What DeepCache Accidentally Tells Us About How Diffusion Models Think

There's a paper from late 2023 called DeepCache: Accelerating Diffusion Models for Free (Ma, Fang, Wang — NUS, CVPR 2024). On the surface it's an inference-optimization paper: it makes Stable Diffusion 2.3× faster and LDM-4-G up to 7× faster, training-free, with negligible quality loss. That's a useful result, and most coverage of the paper stops there.

I want to argue the speedup is the boring part.

Buried in the methodology is an empirical finding that I think is more interesting than the algorithm built on top of it: across virtually every diffusion model the authors tested, the internal feature maps at adjacent denoising steps are >95% identical. In some configurations, a single timestep's features are >95% similar to 80% of the other timesteps in the trajectory. The model is, in a real sense, computing the same thing over and over.

Once you sit with that fact, a question opens up that the paper doesn't really pursue: what does this tell us about what diffusion models are actually doing? The speedup is a corollary. The finding itself is the thing worth reading the paper for.
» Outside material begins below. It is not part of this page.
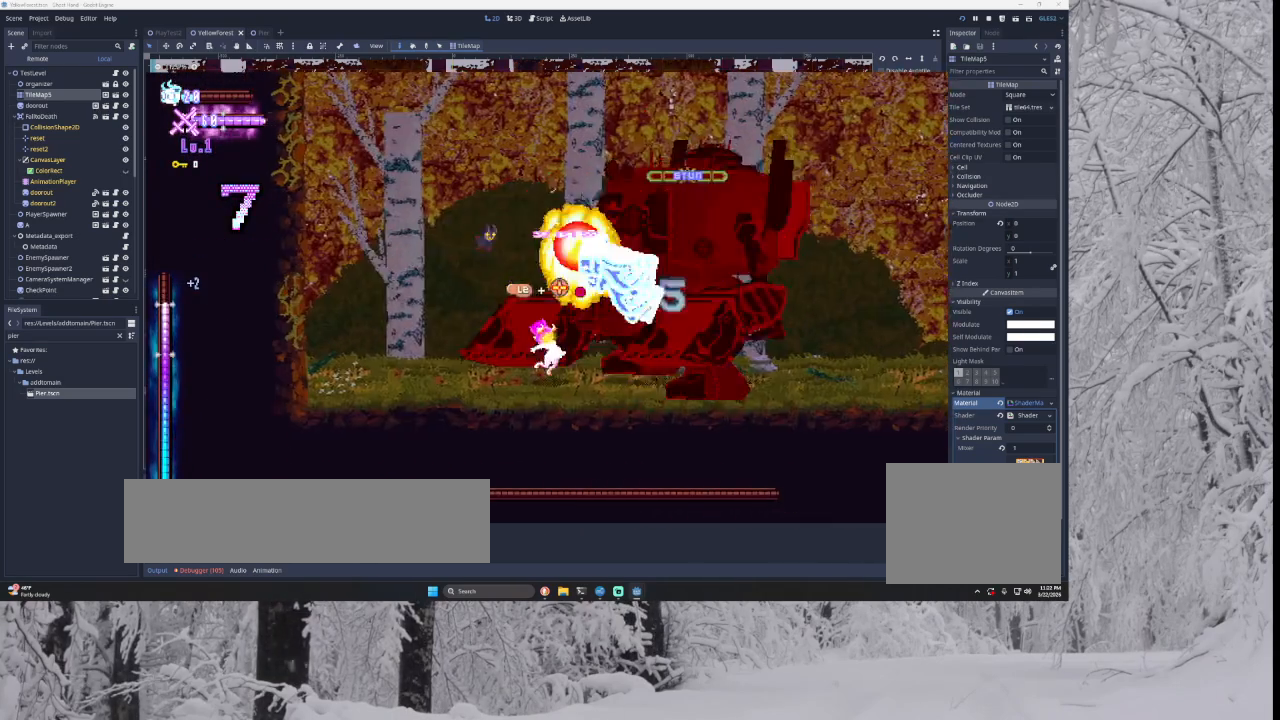
{"buttons": [], "left_stick": "right", "right_stick": "center", "events": [[100, "left_stick", "center"], [200, "left_stick", "left"], [267, "TRIANGLE", "down"], [400, "left_stick", "center"], [467, "TRIANGLE", "up"], [500, "left_stick", "right"]]}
This post is my attempt to take it seriously.

0. If You're New: A Three-Minute Tour

If you already know what a U-Net, DDIM, and a denoising step are, skip to §1.

A diffusion model generates an image by reversing a noising process. You start with pure random Gaussian noise — a meaningless static image — and run it through a neural network many times. Each pass nudges the image one small step away from noise and toward something coherent. After 20 to 250 passes (depending on the sampler), what comes out the other end looks like a real photograph, painting, or whatever the model was trained on.

The neural network doing this denoising is almost always a U-Net: an encoder-decoder architecture with shortcut connections — called skip connections — that link matching layers on the encoder and decoder sides. The encoder squeezes the image down to an abstract representation; the decoder builds it back up. The skip connections let detailed information bypass the squeeze.

The thing that makes diffusion models slow is that every one of those 20–250 steps requires a full forward pass through the U-Net. There's no parallel shortcut — step t-1 depends on step t's output. If the U-Net is large (Stable Diffusion's is ~860 million parameters), each pass is expensive, and you're doing dozens of them per image.

That's the setup. Speeding diffusion models up is a research subfield, and DeepCache is one entry in it. But the reason DeepCache works is what this post is actually about.

This post assumes you've at least heard of "denoising steps" and have a vague sense of what a U-Net looks like. If not, the original DDPM paper and the U-Net Wikipedia page are about thirty minutes of reading and will make everything below land harder.

1. The Finding the Paper Doesn't Quite Frame as a Finding

Most of the DeepCache paper is structured as a methods paper: here's a problem (slow inference), here's an observation (redundancy), here's our algorithm, here are the speedups. The observation is presented as motivation — a stepping stone to the method.

I think it deserves to be read the other way around.

The authors did something simple. They took several pre-trained diffusion models — Stable Diffusion v1.5, LDM-4-G on ImageNet, DDPM on LSUN-Bedroom and LSUN-Churches — and during inference they recorded the activations at one of the upsampling blocks of the U-Net. Then they computed the cosine similarity of those activations between every pair of denoising steps.

The result is the heatmap in Figure 2(b) of the paper. It's mostly hot. For Stable Diffusion v1.5, the activations at most pairs of nearby steps are >95% similar. The same holds for LDM-4-G. For DDPM on the LSUN datasets, some timesteps are >95% similar to as much as 80% of all other timesteps.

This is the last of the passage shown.